# Basic Statistics for Raster Data

This notebook demonstrates how to compute basic statistics for raster data using `rasterio` and `numpy` in Python. Statistics such as mean, standard deviation, minimum, maximum, and histograms are essential for understanding remote sensing datasets.

## Prerequisites
- Install required libraries: `rasterio`, `numpy`, `matplotlib` (listed in `requirements.txt`).
- A sample GeoTIFF file (e.g., `sample.tif`). Replace the file path with your own raster file.

## Learning Objectives
- Compute global and per-band statistics for raster data.
- Generate histograms for raster values.
- Handle masked or no-data values in calculations.

In [None]:
# Import required libraries
import rasterio
import numpy as np
import matplotlib.pyplot as plt

## Step 1: Load the Raster File

Load the raster file and read its data.
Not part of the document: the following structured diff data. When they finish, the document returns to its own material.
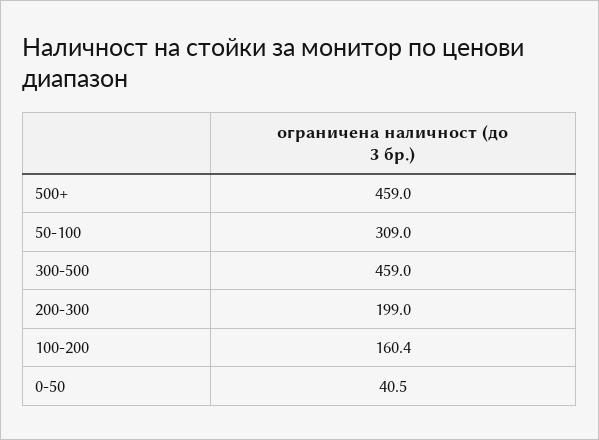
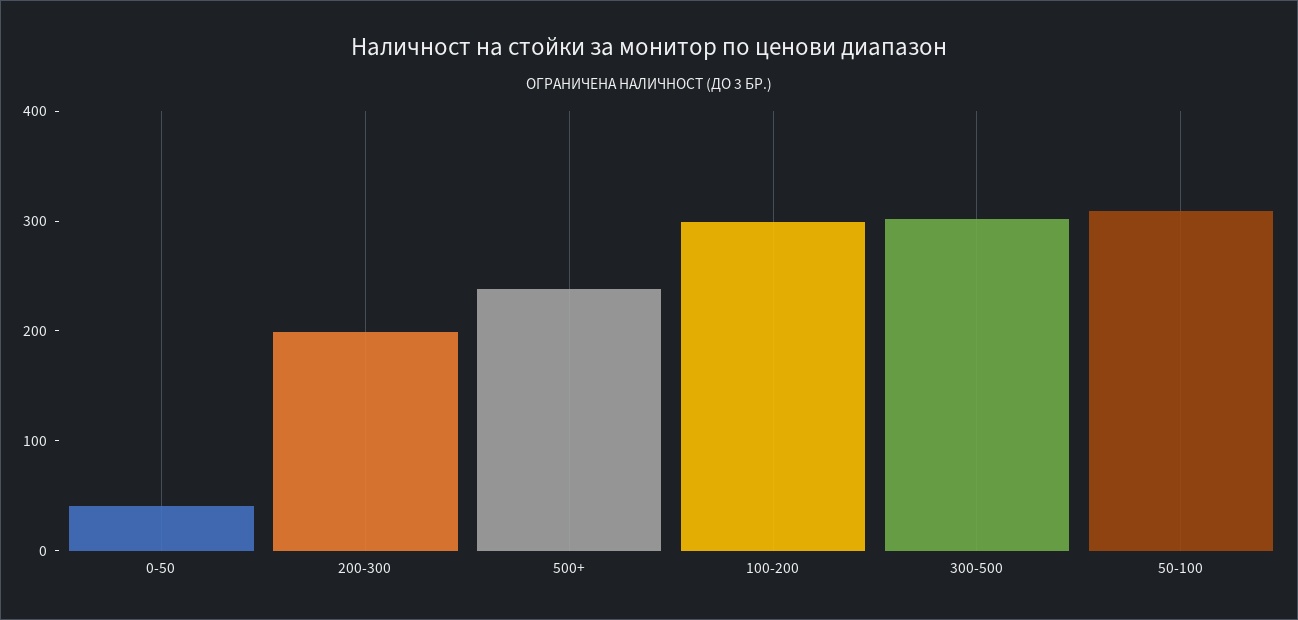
  {
-   "500+": 459,
+   "500+": 240,
    "50-100": 309,
-   "300-500": 459,
+   "300-500": 300,
    "200-300": 199,
-   "100-200": 160.4,
+   "100-200": 300,
    "0-50": 40.5
  }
We’ll handle no-data values by masking them.

In [None]:
# Define the path to the raster file
raster_path = 'sample.tif'

# Open the raster file
with rasterio.open(raster_path) as src:
    raster_data = src.read(masked=True)  # Read with mask for no-data values
    nodata = src.nodata

# Print basic information
print(f'Raster shape: {raster_data.shape}')
print(f'No-data value: {nodata}')

## Step 2: Compute Global Statistics

Calculate statistics across all bands, treating the raster as a flattened array (ignoring no-data values).

In [None]:
# Flatten the raster data (all bands) and mask no-data
flattened_data = raster_data.compressed()  # Returns array without masked values

# Compute statistics
global_min = np.min(flattened_data)
global_max = np.max(flattened_data)
global_mean = np.mean(flattened_data)
global_std = np.std(flattened_data)

# Print global statistics
print(f'Global Min: {global_min}')
print(f'Global Max: {global_max}')
print(f'Global Mean: {global_mean}')
print(f'Global Standard Deviation: {global_std}')
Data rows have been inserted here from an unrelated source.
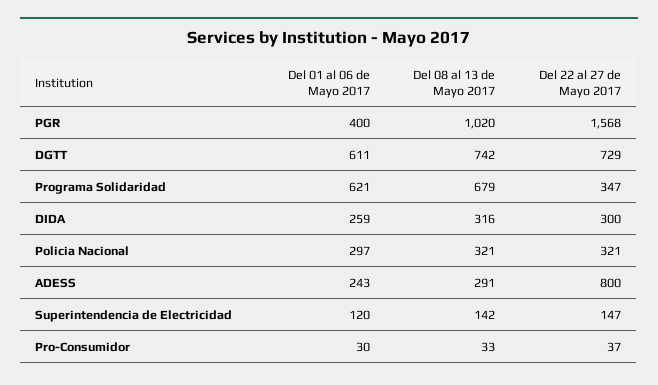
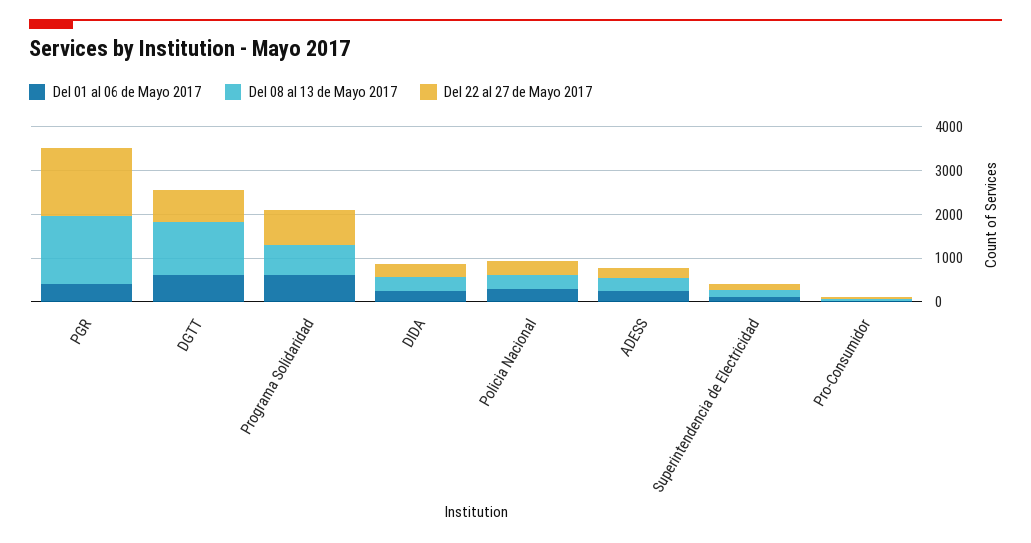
  {
    "Del 01 al 06 de Mayo 2017": {
      "PGR": 400,
      "DGTT": 611,
      "Programa Solidaridad": 621,
      "DIDA": 259,
      "Policia Nacional": 297,
      "ADESS": 243,
      "Superintendencia de Electricidad": 120,
      "Pro-Consumidor": 30
    },
    "Del 08 al 13 de Mayo 2017": {
-     "PGR": 1020,
+     "PGR": 1600,
-     "DGTT": 742,
+     "DGTT": 1200,
      "Programa Solidaridad": 679,
      "DIDA": 316,
      "Policia Nacional": 321,
      "ADESS": 291,
      "Superintendencia de Electricidad": 142,
      "Pro-Consumidor": 33
    },
    "Del 22 al 27 de Mayo 2017": {
      "PGR": 1568,
      "DGTT": 729,
-     "Programa Solidaridad": 347,
+     "Programa Solidaridad": 800,
      "DIDA": 300,
      "Policia Nacional": 321,
-     "ADESS": 800,
+     "ADESS": 200,
      "Superintendencia de Electricidad": 147,
      "Pro-Consumidor": 37
    }
  }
## Step 3: Compute Per-Band Statistics

Calculate statistics for each band individually.

In [None]:
# Number of bands
num_bands = raster_data.shape[0]

# Compute statistics per band
for band in range(num_bands):
    band_data = raster_data[band].compressed()
    band_min = np.min(band_data)
    band_max = np.max(band_data)
    band_mean = np.mean(band_data)
    band_std = np.std(band_data)
    print(f'Band {band+1}: Min={band_min}, Max={band_max}, Mean={band_mean}, Std={band_std}')
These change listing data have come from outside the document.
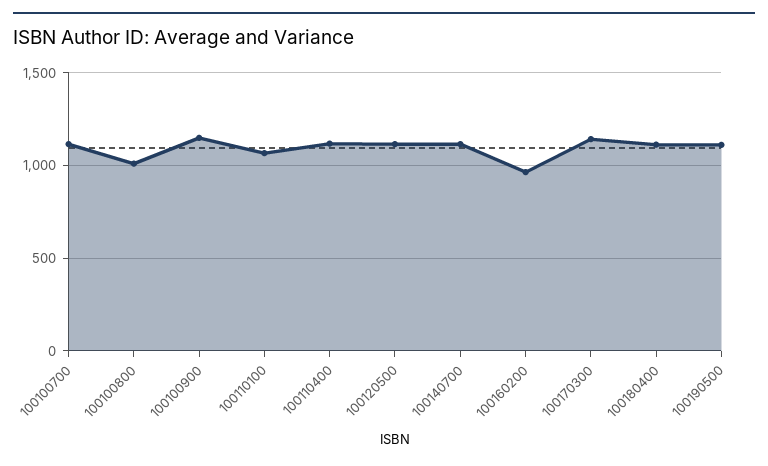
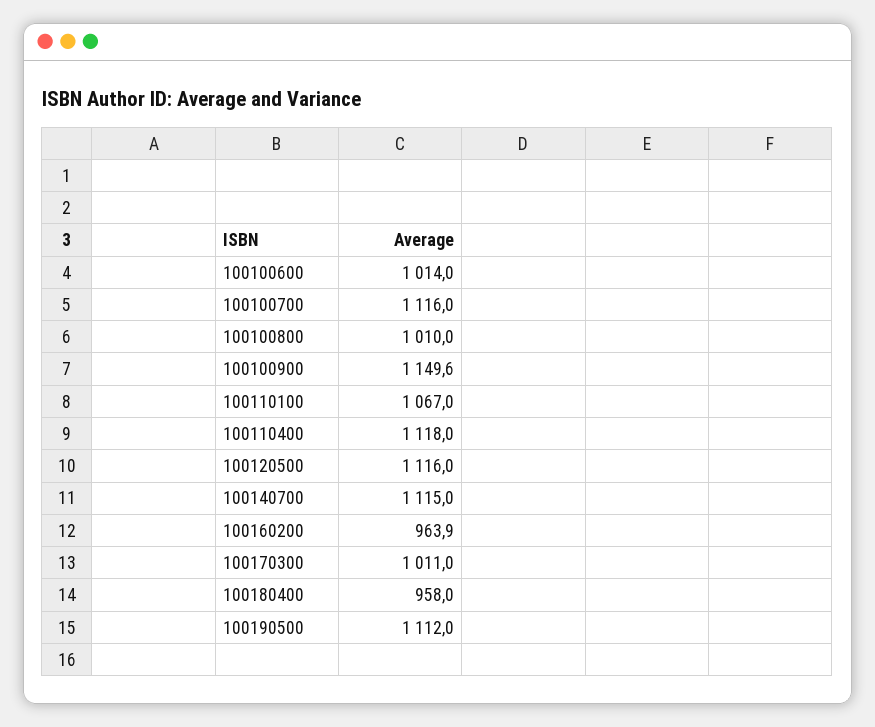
  {
    "100100700": 1116,
    "100100800": 1010,
    "100100900": 1149.6,
    "100110100": 1067,
    "100110400": 1118,
    "100120500": 1116,
    "100140700": 1115,
    "100160200": 963.9,
-   "100170300": 1150,
+   "100170300": 1011,
-   "100180400": 1100,
+   "100180400": 958,
-   "100190500": 1112
+   "100190500": 1112,
+   "100100600": 1014
  }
## Step 4: Generate Histogram

Create a histogram for a selected band to visualize the distribution of pixel values.

In [None]:
# Select the first band for histogram
band_data = raster_data[0].compressed()

# Plot histogram
plt.figure(figsize=(8, 6))
plt.hist(band_data, bins=50, color='blue', alpha=0.7)
plt.title('Histogram of Band 1')
plt.xlabel('Pixel Value')
plt.ylabel('Frequency')
plt.show()

## Next Steps

- Replace `sample.tif` with your own raster file.
- Compute additional statistics (e.g., median, percentiles) using `np.median` or `np.percentile`.
- Generate histograms for other bands or the entire dataset.
- Proceed to the next notebook (`06_reproject_resample_raster.ipynb`) to learn raster reprojection and resampling.

## Notes
- Using `masked=True` ensures no-data values are excluded from calculations.
- For large rasters, consider computing statistics in chunks to save memory.
- See `docs/installation.md` for troubleshooting library installation.